Keir Starmer: UK will regain sovereignty for a millisecond after Brexit
Shadow Brexit secretary also warned of a statutory instrument clause in the Great Repeal Bill.
The UK will regain its sovereignty from the EU for a just "millisecond" when it splits from the economic and political bloc, according to Sir Keir Starmer.
The shadow Brexit secretary also claimed the government has interpreted Vote Leave's 'Take Control' slogan to mean "no control", as Theresa May refuses to give parliament a vote on her administration's negotiating terms with Brussels.
Starmer argued the UK would have "lots and lots" of bilateral treaties with the EU.
"We are not just going to walk away and have no relationship with them," he said.
"So we will come out of one treaty and we'll sign a whole bunch of new treaties."
"Guess what? They're treaties. So when you sign a treaty you have – for the common good – given back again that bit of your sovereignty. The sovereignty that we gain will be for a millisecond between the signature that ends the major treaty and the signatures that enter the new treaties," he said.

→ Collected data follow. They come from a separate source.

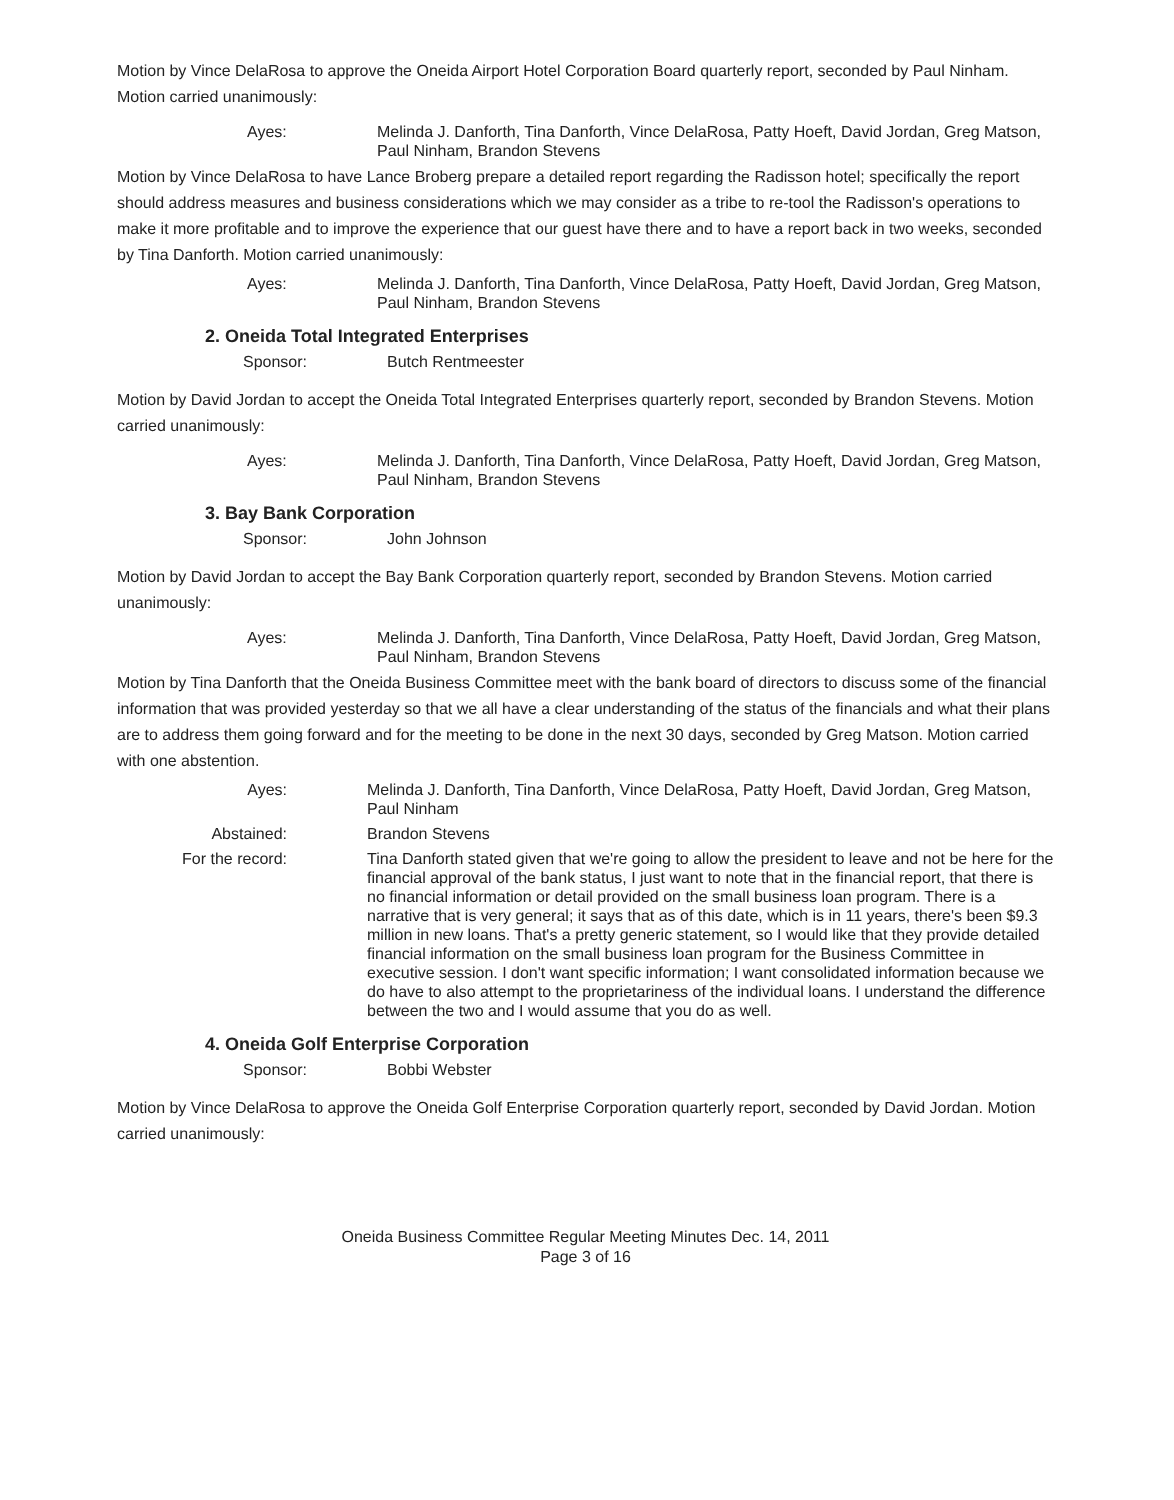Motion by Vince DelaRosa to approve the Oneida Airport Hotel Corporation Board quarterly report, seconded by Paul Ninham. Motion carried unanimously:
Ayes: Melinda J. Danforth, Tina Danforth, Vince DelaRosa, Patty Hoeft, David Jordan, Greg Matson, Paul Ninham, Brandon Stevens
Motion by Vince DelaRosa to have Lance Broberg prepare a detailed report regarding the Radisson hotel; specifically the report should address measures and business considerations which we may consider as a tribe to re-tool the Radisson's operations to make it more profitable and to improve the experience that our guest have there and to have a report back in two weeks, seconded by Tina Danforth. Motion carried unanimously:
Ayes: Melinda J. Danforth, Tina Danforth, Vince DelaRosa, Patty Hoeft, David Jordan, Greg Matson, Paul Ninham, Brandon Stevens
2. Oneida Total Integrated Enterprises
Sponsor: Butch Rentmeester
Motion by David Jordan to accept the Oneida Total Integrated Enterprises quarterly report, seconded by Brandon Stevens. Motion carried unanimously:
Ayes: Melinda J. Danforth, Tina Danforth, Vince DelaRosa, Patty Hoeft, David Jordan, Greg Matson, Paul Ninham, Brandon Stevens
3. Bay Bank Corporation
Sponsor: John Johnson
Motion by David Jordan to accept the Bay Bank Corporation quarterly report, seconded by Brandon Stevens. Motion carried unanimously:
Ayes: Melinda J. Danforth, Tina Danforth, Vince DelaRosa, Patty Hoeft, David Jordan, Greg Matson, Paul Ninham, Brandon Stevens
Motion by Tina Danforth that the Oneida Business Committee meet with the bank board of directors to discuss some of the financial information that was provided yesterday so that we all have a clear understanding of the status of the financials and what their plans are to address them going forward and for the meeting to be done in the next 30 days, seconded by Greg Matson. Motion carried with one abstention.
Ayes: Melinda J. Danforth, Tina Danforth, Vince DelaRosa, Patty Hoeft, David Jordan, Greg Matson, Paul Ninham
Abstained: Brandon Stevens
For the record: Tina Danforth stated given that we're going to allow the president to leave and not be here for the financial approval of the bank status, I just want to note that in the financial report, that there is no financial information or detail provided on the small business loan program. There is a narrative that is very general; it says that as of this date, which is in 11 years, there's been $9.3 million in new loans. That's a pretty generic statement, so I would like that they provide detailed financial information on the small business loan program for the Business Committee in executive session. I don't want specific information; I want consolidated information because we do have to also attempt to the proprietariness of the individual loans. I understand the difference between the two and I would assume that you do as well.
4. Oneida Golf Enterprise Corporation
Sponsor: Bobbi Webster
Motion by Vince DelaRosa to approve the Oneida Golf Enterprise Corporation quarterly report, seconded by David Jordan. Motion carried unanimously:
Oneida Business Committee Regular Meeting Minutes Dec. 14, 2011
Page 3 of 16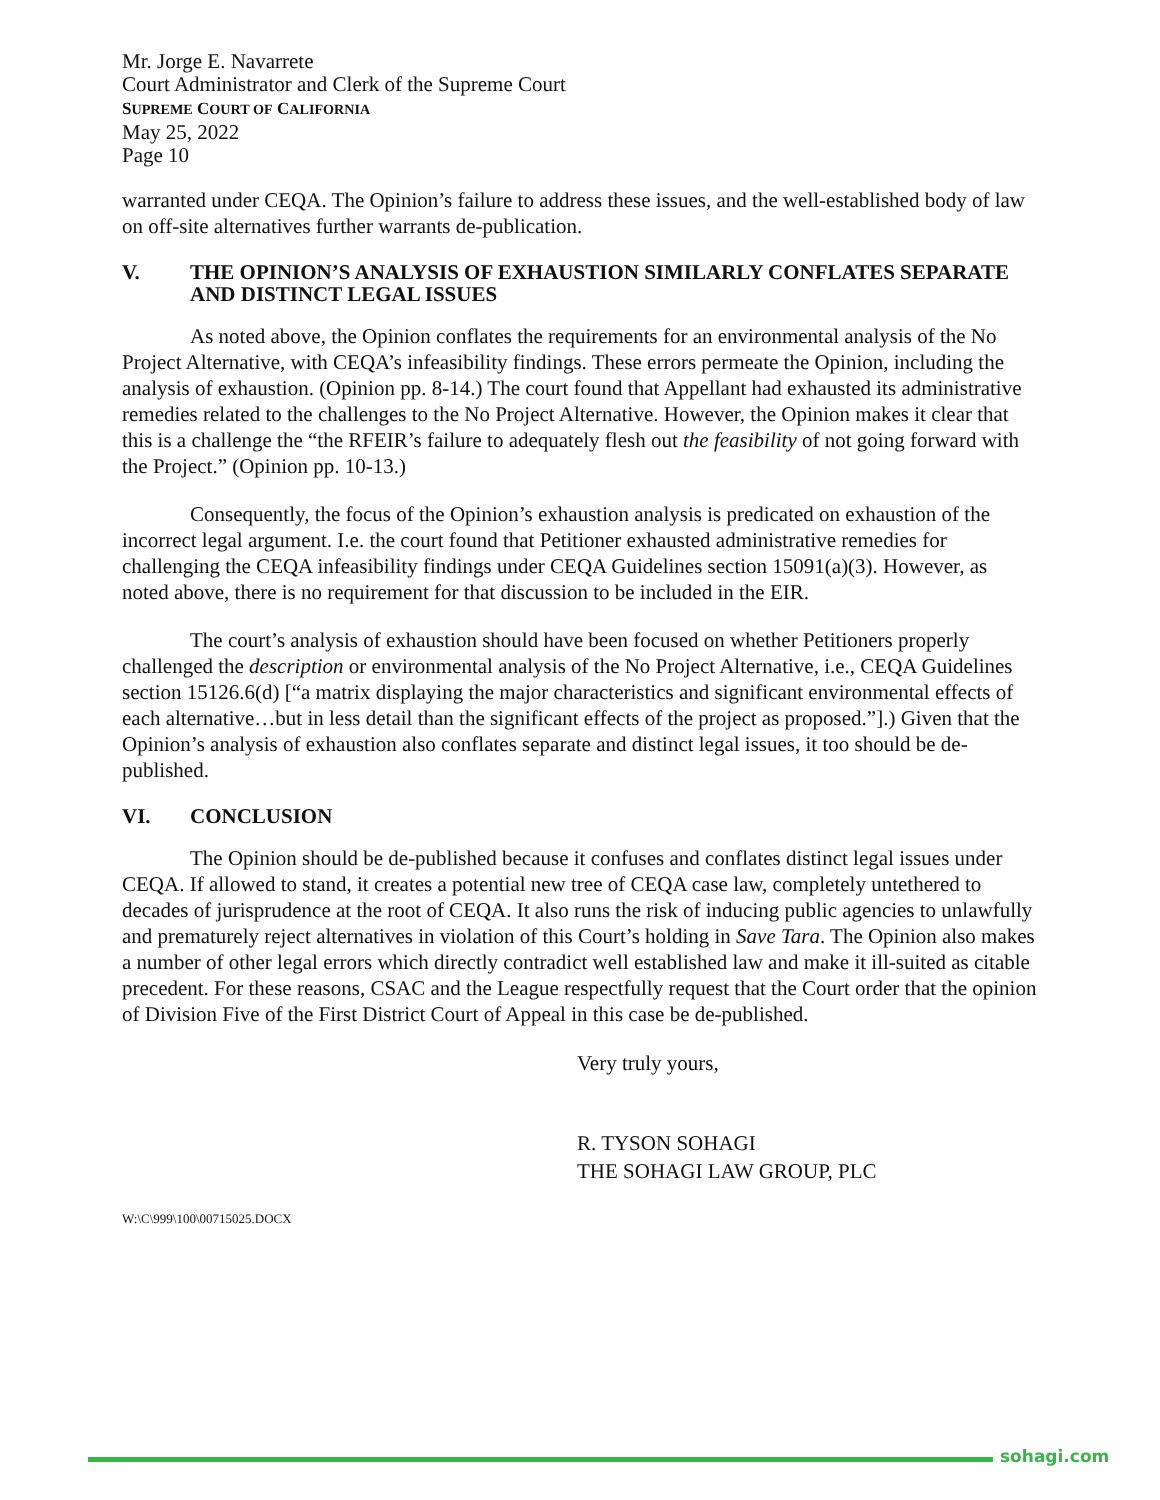Mr. Jorge E. Navarrete
Court Administrator and Clerk of the Supreme Court
SUPREME COURT OF CALIFORNIA
May 25, 2022
Page 10
warranted under CEQA. The Opinion’s failure to address these issues, and the well-established body of law on off-site alternatives further warrants de-publication.
V. THE OPINION’S ANALYSIS OF EXHAUSTION SIMILARLY CONFLATES SEPARATE AND DISTINCT LEGAL ISSUES
As noted above, the Opinion conflates the requirements for an environmental analysis of the No Project Alternative, with CEQA’s infeasibility findings. These errors permeate the Opinion, including the analysis of exhaustion. (Opinion pp. 8-14.) The court found that Appellant had exhausted its administrative remedies related to the challenges to the No Project Alternative. However, the Opinion makes it clear that this is a challenge the “the RFEIR’s failure to adequately flesh out the feasibility of not going forward with the Project.” (Opinion pp. 10-13.)
Consequently, the focus of the Opinion’s exhaustion analysis is predicated on exhaustion of the incorrect legal argument. I.e. the court found that Petitioner exhausted administrative remedies for challenging the CEQA infeasibility findings under CEQA Guidelines section 15091(a)(3). However, as noted above, there is no requirement for that discussion to be included in the EIR.
The court’s analysis of exhaustion should have been focused on whether Petitioners properly challenged the description or environmental analysis of the No Project Alternative, i.e., CEQA Guidelines section 15126.6(d) [“a matrix displaying the major characteristics and significant environmental effects of each alternative…but in less detail than the significant effects of the project as proposed.”].) Given that the Opinion’s analysis of exhaustion also conflates separate and distinct legal issues, it too should be de-published.
VI. CONCLUSION
The Opinion should be de-published because it confuses and conflates distinct legal issues under CEQA. If allowed to stand, it creates a potential new tree of CEQA case law, completely untethered to decades of jurisprudence at the root of CEQA. It also runs the risk of inducing public agencies to unlawfully and prematurely reject alternatives in violation of this Court’s holding in Save Tara. The Opinion also makes a number of other legal errors which directly contradict well established law and make it ill-suited as citable precedent. For these reasons, CSAC and the League respectfully request that the Court order that the opinion of Division Five of the First District Court of Appeal in this case be de-published.
Very truly yours,
R. TYSON SOHAGI
THE SOHAGI LAW GROUP, PLC
W:\C\999\100\00715025.DOCX
sohagi.com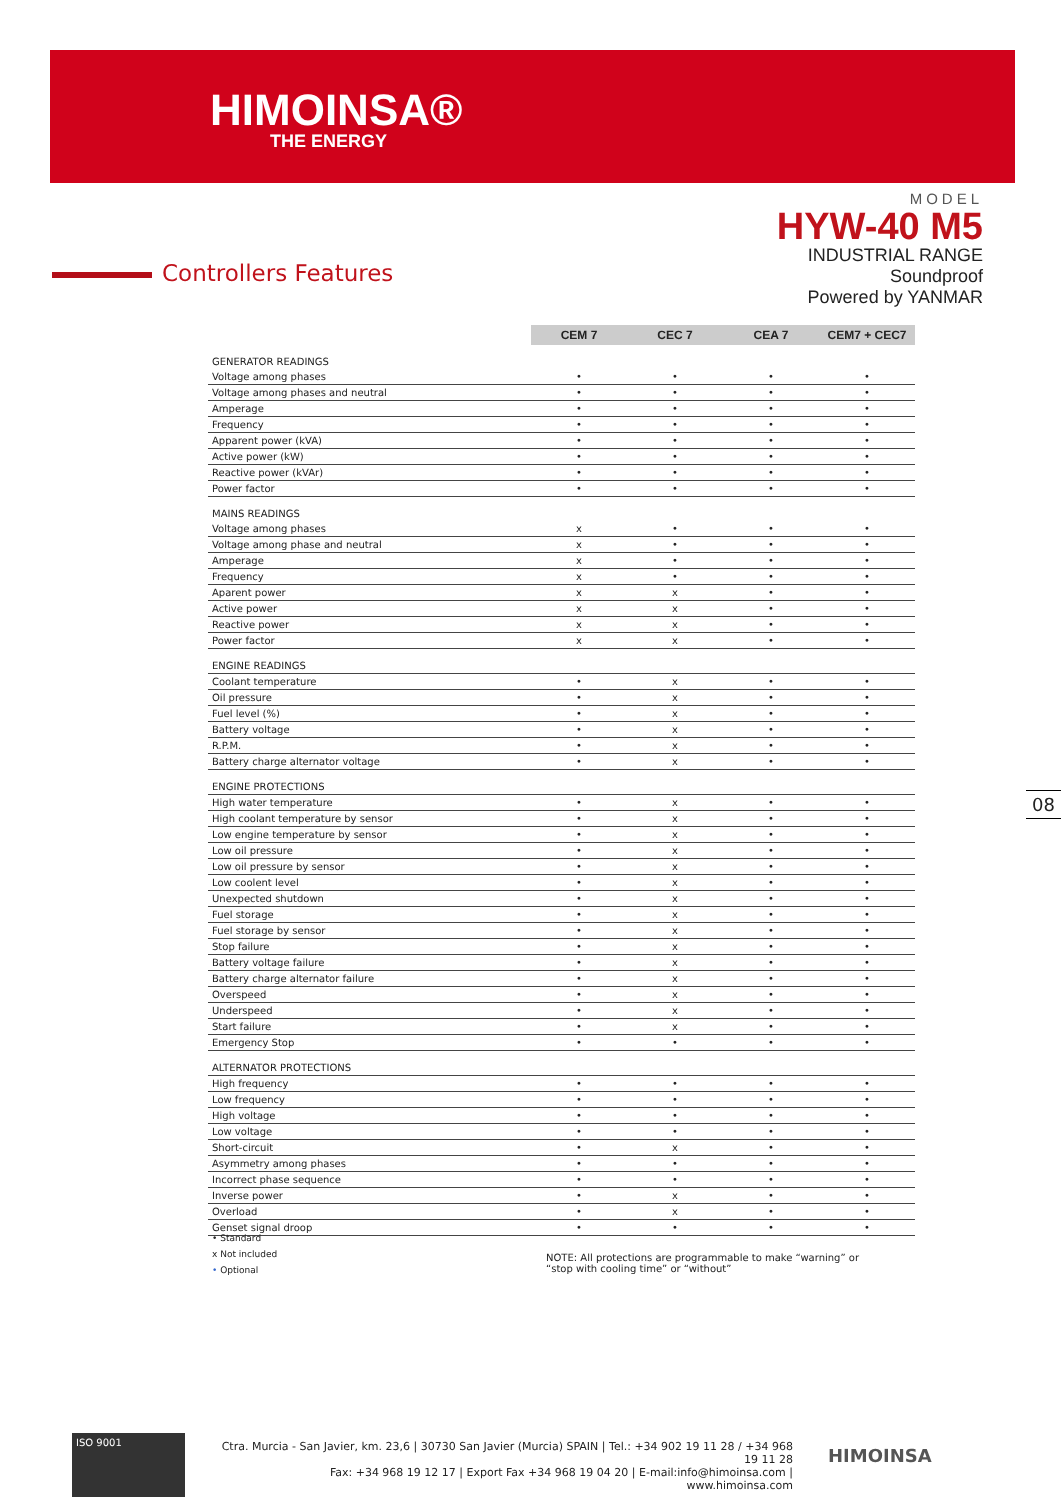HIMOINSA®
THE ENERGY
MODEL
HYW-40 M5
INDUSTRIAL RANGE
Soundproof
Powered by YANMAR
Controllers Features
| | CEM 7 | CEC 7 | CEA 7 | CEM7 + CEC7 |
| --- | --- | --- | --- | --- |
| GENERATOR READINGS | | | | |
| Voltage among phases | • | • | • | • |
| Voltage among phases and neutral | • | • | • | • |
| Amperage | • | • | • | • |
| Frequency | • | • | • | • |
| Apparent power (kVA) | • | • | • | • |
| Active power (kW) | • | • | • | • |
| Reactive power (kVAr) | • | • | • | • |
| Power factor | • | • | • | • |
| MAINS READINGS | | | | |
| Voltage among phases | x | • | • | • |
| Voltage among phase and neutral | x | • | • | • |
| Amperage | x | • | • | • |
| Frequency | x | • | • | • |
| Aparent power | x | x | • | • |
| Active power | x | x | • | • |
| Reactive power | x | x | • | • |
| Power factor | x | x | • | • |
| ENGINE READINGS | | | | |
| Coolant temperature | • | x | • | • |
| Oil pressure | • | x | • | • |
| Fuel level (%) | • | x | • | • |
| Battery voltage | • | x | • | • |
| R.P.M. | • | x | • | • |
| Battery charge alternator voltage | • | x | • | • |
| ENGINE PROTECTIONS | | | | |
| High water temperature | • | x | • | • |
| High coolant temperature by sensor | • | x | • | • |
| Low engine temperature by sensor | • | x | • | • |
| Low oil pressure | • | x | • | • |
| Low oil pressure by sensor | • | x | • | • |
| Low coolent level | • | x | • | • |
| Unexpected shutdown | • | x | • | • |
| Fuel storage | • | x | • | • |
| Fuel storage by sensor | • | x | • | • |
| Stop failure | • | x | • | • |
| Battery voltage failure | • | x | • | • |
| Battery charge alternator failure | • | x | • | • |
| Overspeed | • | x | • | • |
| Underspeed | • | x | • | • |
| Start failure | • | x | • | • |
| Emergency Stop | • | • | • | • |
| ALTERNATOR PROTECTIONS | | | | |
| High frequency | • | • | • | • |
| Low frequency | • | • | • | • |
| High voltage | • | • | • | • |
| Low voltage | • | • | • | • |
| Short-circuit | • | x | • | • |
| Asymmetry among phases | • | • | • | • |
| Incorrect phase sequence | • | • | • | • |
| Inverse power | • | x | • | • |
| Overload | • | x | • | • |
| Genset signal droop | • | • | • | • |
• Standard
x Not included
• Optional
NOTE: All protections are programmable to make “warning” or “stop with cooling time” or “without”
08
ISO 9001
Ctra. Murcia - San Javier, km. 23,6 | 30730 San Javier (Murcia) SPAIN | Tel.: +34 902 19 11 28 / +34 968 19 11 28
Fax: +34 968 19 12 17 | Export Fax +34 968 19 04 20 | E-mail:info@himoinsa.com | www.himoinsa.com
HIMOINSA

Starmer, a former head of the Crown Prosecution Service, also issued a warning about the government's Great Repeal Bill.
The draft legislation was announced at the Conservative Party conference in Birmingham, where David Davis explained the government would scrap the European Communities Act 1972.
The Great Repeal Bill would take its place and enshrine all EU law into UK law, allowing MPs to amend, build on or repeal legislation from Brussels.
Starmer claimed the government would put a clause in the draft legislation to allow May's administration to scrap some EU derived laws by statutory instrument, an executive order which would circumvent a vote from MPs.
"Watch this space. I predict now that there will be a mechanism in the Great Repeal Act to remove some of these rights by statutory instrument," he said.
Starmer's comments, made at the Justice human rights conference in London, come after he recently returned to Jeremy Corbyn's top team.
Starmer and Shadow Foreign Secretary Emily Thornberry have sent Davis 170 questions to answer. Their letter was published amid a row over parliament's role in triggering Article 50, the official mechanism to split from the EU.
May has vowed to press on with the process and make the move by March 2017. But the government is currently facing a challenge on the issue in England's High Court.